Available data:
--
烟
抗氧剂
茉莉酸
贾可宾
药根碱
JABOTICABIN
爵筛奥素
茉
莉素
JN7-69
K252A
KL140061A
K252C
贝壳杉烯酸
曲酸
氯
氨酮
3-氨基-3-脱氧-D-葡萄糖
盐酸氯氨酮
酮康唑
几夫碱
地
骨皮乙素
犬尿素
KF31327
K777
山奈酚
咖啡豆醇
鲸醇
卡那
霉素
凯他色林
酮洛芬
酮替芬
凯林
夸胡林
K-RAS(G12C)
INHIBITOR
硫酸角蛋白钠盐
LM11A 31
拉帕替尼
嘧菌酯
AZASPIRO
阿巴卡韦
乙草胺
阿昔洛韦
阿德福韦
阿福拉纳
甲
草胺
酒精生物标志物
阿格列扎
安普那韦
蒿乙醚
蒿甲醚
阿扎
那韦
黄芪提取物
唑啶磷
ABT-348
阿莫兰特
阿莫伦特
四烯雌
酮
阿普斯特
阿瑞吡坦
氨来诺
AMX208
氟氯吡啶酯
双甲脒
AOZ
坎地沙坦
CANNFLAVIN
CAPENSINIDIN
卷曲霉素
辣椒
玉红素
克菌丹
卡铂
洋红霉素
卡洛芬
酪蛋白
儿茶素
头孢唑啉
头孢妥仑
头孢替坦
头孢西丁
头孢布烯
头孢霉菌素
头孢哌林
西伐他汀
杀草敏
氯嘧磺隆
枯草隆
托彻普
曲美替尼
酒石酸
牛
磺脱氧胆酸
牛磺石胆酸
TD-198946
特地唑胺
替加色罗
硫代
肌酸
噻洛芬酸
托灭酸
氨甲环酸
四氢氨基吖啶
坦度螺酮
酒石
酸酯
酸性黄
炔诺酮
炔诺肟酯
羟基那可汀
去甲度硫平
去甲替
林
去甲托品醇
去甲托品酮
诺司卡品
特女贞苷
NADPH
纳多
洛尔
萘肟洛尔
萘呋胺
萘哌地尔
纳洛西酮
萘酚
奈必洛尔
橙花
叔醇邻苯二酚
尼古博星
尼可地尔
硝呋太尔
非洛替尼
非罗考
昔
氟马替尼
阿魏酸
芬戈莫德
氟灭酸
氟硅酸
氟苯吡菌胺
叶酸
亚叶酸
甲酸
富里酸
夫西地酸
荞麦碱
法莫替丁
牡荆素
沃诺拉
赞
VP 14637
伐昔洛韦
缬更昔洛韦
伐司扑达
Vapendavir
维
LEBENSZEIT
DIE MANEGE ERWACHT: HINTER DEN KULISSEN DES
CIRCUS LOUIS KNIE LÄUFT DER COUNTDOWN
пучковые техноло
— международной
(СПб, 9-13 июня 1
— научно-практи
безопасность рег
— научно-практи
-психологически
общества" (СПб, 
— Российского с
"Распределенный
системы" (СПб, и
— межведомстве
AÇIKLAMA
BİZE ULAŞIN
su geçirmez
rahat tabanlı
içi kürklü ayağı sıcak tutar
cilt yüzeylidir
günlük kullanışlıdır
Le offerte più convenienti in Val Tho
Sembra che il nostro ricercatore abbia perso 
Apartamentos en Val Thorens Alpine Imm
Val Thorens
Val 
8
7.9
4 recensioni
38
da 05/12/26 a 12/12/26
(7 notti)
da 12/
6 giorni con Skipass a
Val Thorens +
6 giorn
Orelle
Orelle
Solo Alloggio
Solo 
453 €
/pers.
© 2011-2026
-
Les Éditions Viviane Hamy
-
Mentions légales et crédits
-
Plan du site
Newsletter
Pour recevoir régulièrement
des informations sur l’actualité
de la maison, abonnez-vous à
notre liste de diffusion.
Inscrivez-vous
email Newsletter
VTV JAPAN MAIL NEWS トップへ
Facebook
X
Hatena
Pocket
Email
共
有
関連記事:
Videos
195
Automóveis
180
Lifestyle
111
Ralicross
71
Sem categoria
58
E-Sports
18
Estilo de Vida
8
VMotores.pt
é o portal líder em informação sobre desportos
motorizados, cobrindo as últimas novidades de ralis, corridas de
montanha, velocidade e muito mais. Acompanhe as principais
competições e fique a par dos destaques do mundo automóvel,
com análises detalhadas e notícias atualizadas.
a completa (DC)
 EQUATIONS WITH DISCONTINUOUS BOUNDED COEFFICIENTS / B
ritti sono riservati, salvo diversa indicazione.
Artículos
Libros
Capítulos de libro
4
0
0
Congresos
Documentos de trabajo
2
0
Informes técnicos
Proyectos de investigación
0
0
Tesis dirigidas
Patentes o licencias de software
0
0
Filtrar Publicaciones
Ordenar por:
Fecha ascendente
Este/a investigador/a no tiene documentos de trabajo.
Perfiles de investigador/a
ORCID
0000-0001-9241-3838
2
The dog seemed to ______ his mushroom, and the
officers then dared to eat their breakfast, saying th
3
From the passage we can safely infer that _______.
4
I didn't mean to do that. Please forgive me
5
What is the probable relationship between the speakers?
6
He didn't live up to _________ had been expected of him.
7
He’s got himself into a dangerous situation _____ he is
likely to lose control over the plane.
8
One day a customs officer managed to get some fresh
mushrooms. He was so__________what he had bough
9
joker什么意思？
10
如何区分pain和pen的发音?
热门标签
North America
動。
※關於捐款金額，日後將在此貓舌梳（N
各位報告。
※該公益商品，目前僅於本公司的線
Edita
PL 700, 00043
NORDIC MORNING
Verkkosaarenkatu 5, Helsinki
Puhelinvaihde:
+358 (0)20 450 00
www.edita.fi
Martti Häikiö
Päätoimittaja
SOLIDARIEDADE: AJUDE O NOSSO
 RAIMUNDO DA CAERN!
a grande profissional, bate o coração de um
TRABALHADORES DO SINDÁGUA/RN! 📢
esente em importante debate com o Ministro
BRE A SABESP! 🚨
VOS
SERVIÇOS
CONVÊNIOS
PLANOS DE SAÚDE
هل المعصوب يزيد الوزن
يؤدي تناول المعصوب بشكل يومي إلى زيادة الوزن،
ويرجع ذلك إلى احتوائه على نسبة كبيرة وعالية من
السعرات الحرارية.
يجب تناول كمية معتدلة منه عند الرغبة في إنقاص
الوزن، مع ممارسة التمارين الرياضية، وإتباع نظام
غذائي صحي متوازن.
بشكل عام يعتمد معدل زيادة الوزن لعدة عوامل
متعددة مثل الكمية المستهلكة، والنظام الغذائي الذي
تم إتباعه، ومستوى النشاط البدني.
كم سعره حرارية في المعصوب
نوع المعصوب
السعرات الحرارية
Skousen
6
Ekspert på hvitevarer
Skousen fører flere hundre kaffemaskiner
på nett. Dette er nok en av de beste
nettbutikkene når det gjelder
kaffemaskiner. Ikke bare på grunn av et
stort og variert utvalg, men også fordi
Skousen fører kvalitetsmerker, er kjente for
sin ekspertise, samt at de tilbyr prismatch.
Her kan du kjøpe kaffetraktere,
--
Exercise:
Only one number is expected: the count of lines in the entries holding the string "fører".

Answer area:
2